Christine Ford decidiu revelar a sua identidade para tentar evitar que Brett Kavanaugh chegue ao Supremo Tribunal norte-americano

A mulher que acusa de assédio sexual o candidato de Donald Trump para a vaga em aberto no Supremo Tribunal norte-americano veio este domingo a público revelar a sua identidade. Numa entrevista ao Washington Post, Christine Blassey Ford, uma professora universitária da Califórnia, conta como o juiz Brett Kavanaugh, de 53 anos, a terá agredido sexualmente, numa festa de secundário em 1982, quando ela tinha 15 anos.

Ford, hoje com 51 anos, diz que Kavanaugh, que na altura tinha 17, e outro adolescente a fecharam num quarto. "Enquanto o amigo ficou só a ver, Kavanaugh prendeu-a contra a cama e apalpou-a por cima da roupa, ao mesmo tempo que de forma atabalhoada lhe tentava tirar um fato de banho de uma peça e a roupa que trazia", relata o jornal. Ainda segundo o Washington Post, quando Christine Ford tentou gritar, Brett Kavanaugh tapou-lhe a boca. "Eu pensei que ele podia matar-me de forma inadvertida", conta.

"Eu pensei que ele podia matar-me de forma inadvertida"


A professora universitária de psicologia diz que após semanas de dúvidas sobre se deveria dar a cara, depois de em julho ter enviado uma carta a denunciar o caso à senadora democrata Dianne Feinstein, sentiu que agora a sua "responsabilidade civil está a superar a angústia e o terror em relação a possíveis retaliações".

Feinstein, que faz parte do Comité Judiciário do Senado, apoia a decisão de Christine Ford de expor a sua história "e agora que o fez, está nas mãos do FBI conduzir a investigação", comentou a senadora após a publicação da entrevista. A democrata quer que até lá a discussão sobre a nomeação para o Supremo Tribunal - um cargo vitalício - fique em suspenso.

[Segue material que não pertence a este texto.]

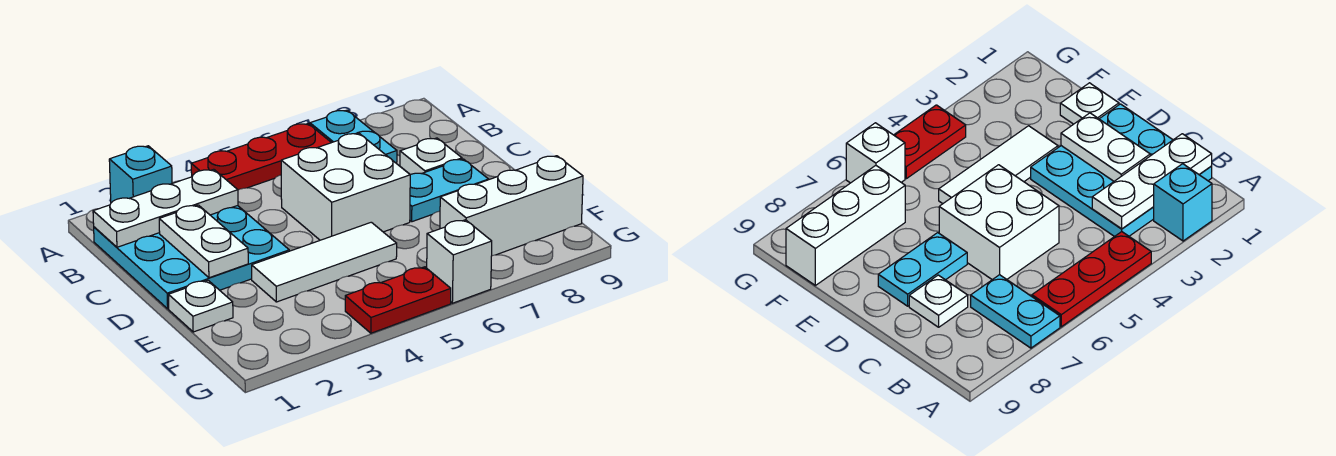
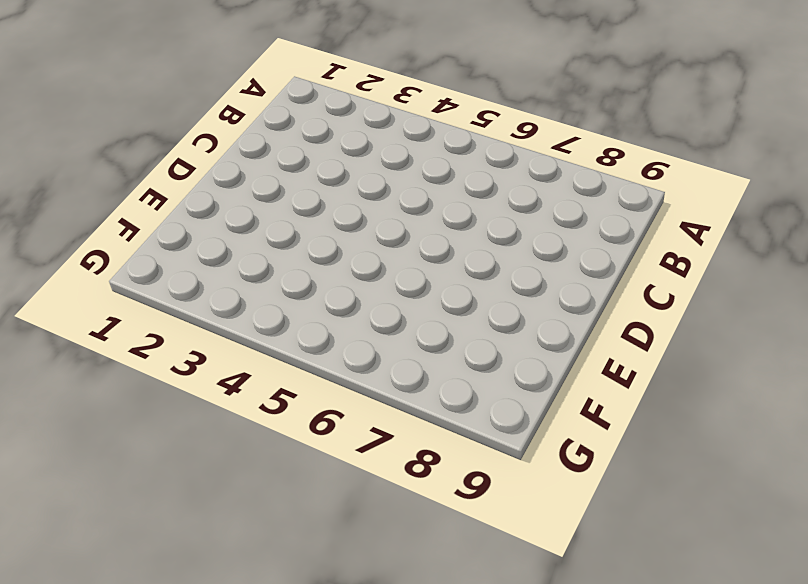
none -> cyan 1x1 brick [109,146,172,203]
none -> red 1x3 plate [191,124,331,190]
none -> cyan 1x2 plate [310,110,397,164]

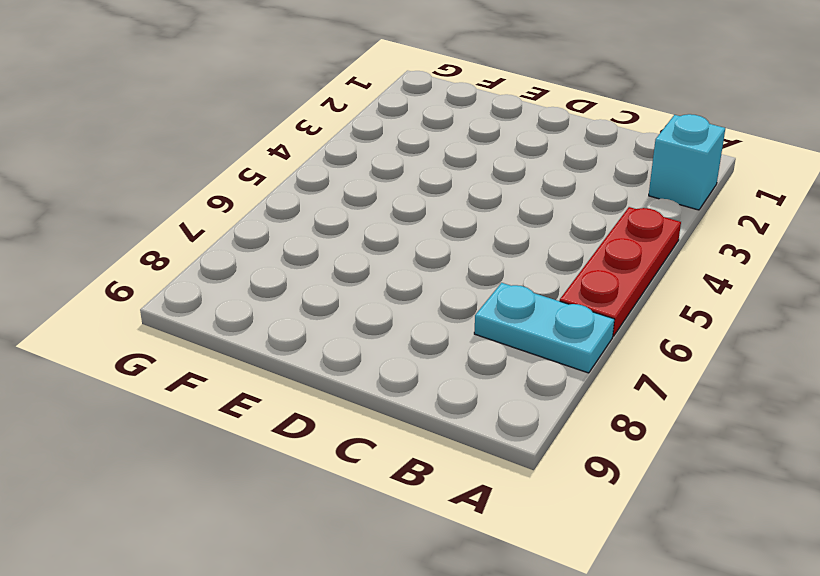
none -> cyan 3x3 plate [94,206,289,309]
none -> white 2x2 brick [281,133,410,240]
none -> white 1x1 plate [400,138,462,174]

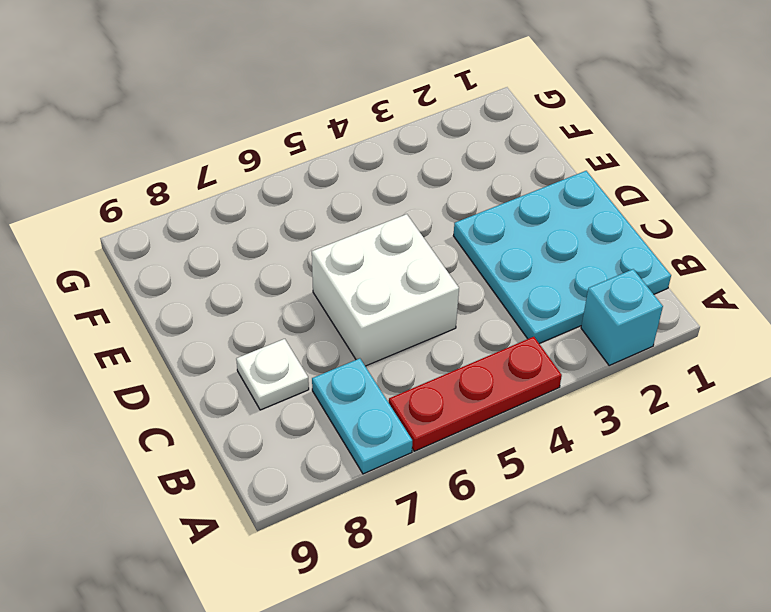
none -> cyan 1x2 plate [410,159,489,222]
none -> white 1x1 plate [168,280,233,332]
none -> white 1x3 tile [252,222,397,302]

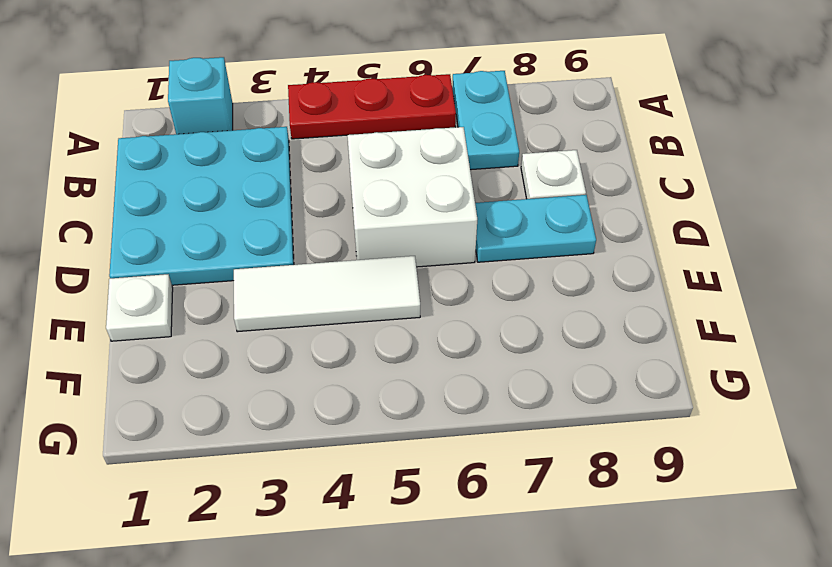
none -> white 1x3 brick [440,156,583,256]
none -> red 1x2 plate [345,267,451,333]
none -> white 1x1 brick [427,220,492,303]

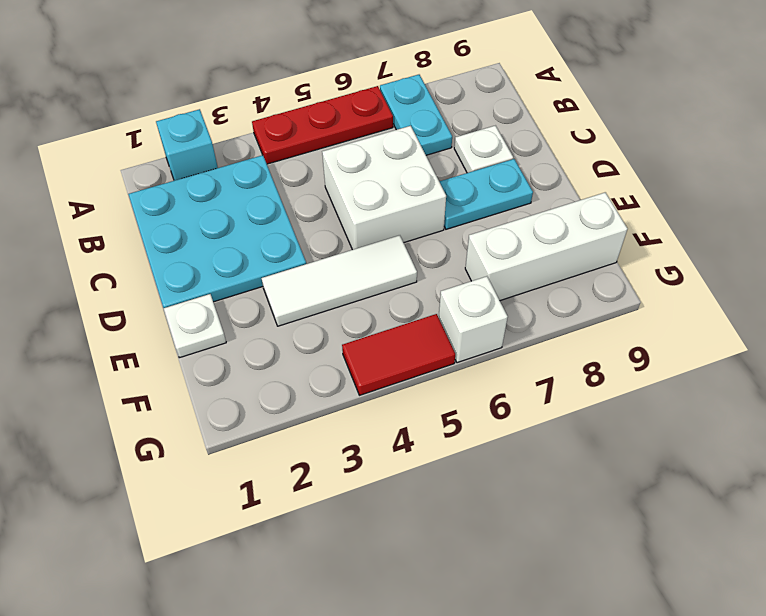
red 1x2 tile [342,314,455,395] -> red 1x2 plate [345,267,451,333]
none -> white 1x3 plate [93,169,238,247]
none -> white 1x2 plate [159,205,248,278]

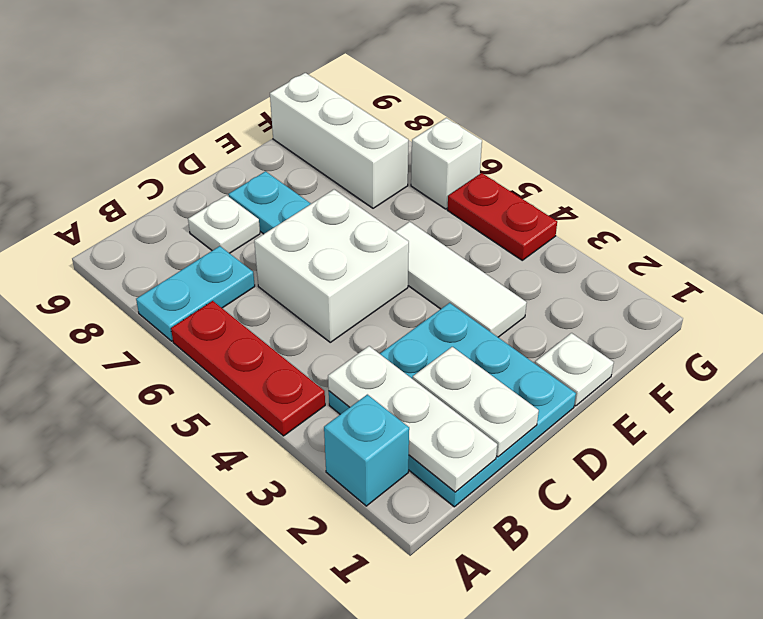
white 1x2 plate [413,347,539,457] -> white 1x2 plate turned to [159,205,248,278]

Mas do lado republicano parece haver vontade de avançar com o processo já esta semana. Chuck Grassley, senador que também faz parte do Comité Judiciário, veio lembrar que Kavanaugh se submeteu a seis investigações do FBI entre 1993 e 2018 que tais denúncias nunca foram sequer afloradas, considerando "perturbador" o timing deste caso.

Brett Kavanaugh já tinha negado "de forma categórica e inequívoca" as acusações em audições na semana passada, declarações relembradas agora pela Casa Branca, que se recusou a comentar estes últimos desenvolvimentos. Trump - também ele envolvido em escândalos sexuais - escolheu Kavanaugh, um juiz com posições controversas, por exemplo, sobre o aborto, para substituir o juiz Anthony Kennedy, que se aposentou aos 82 anos.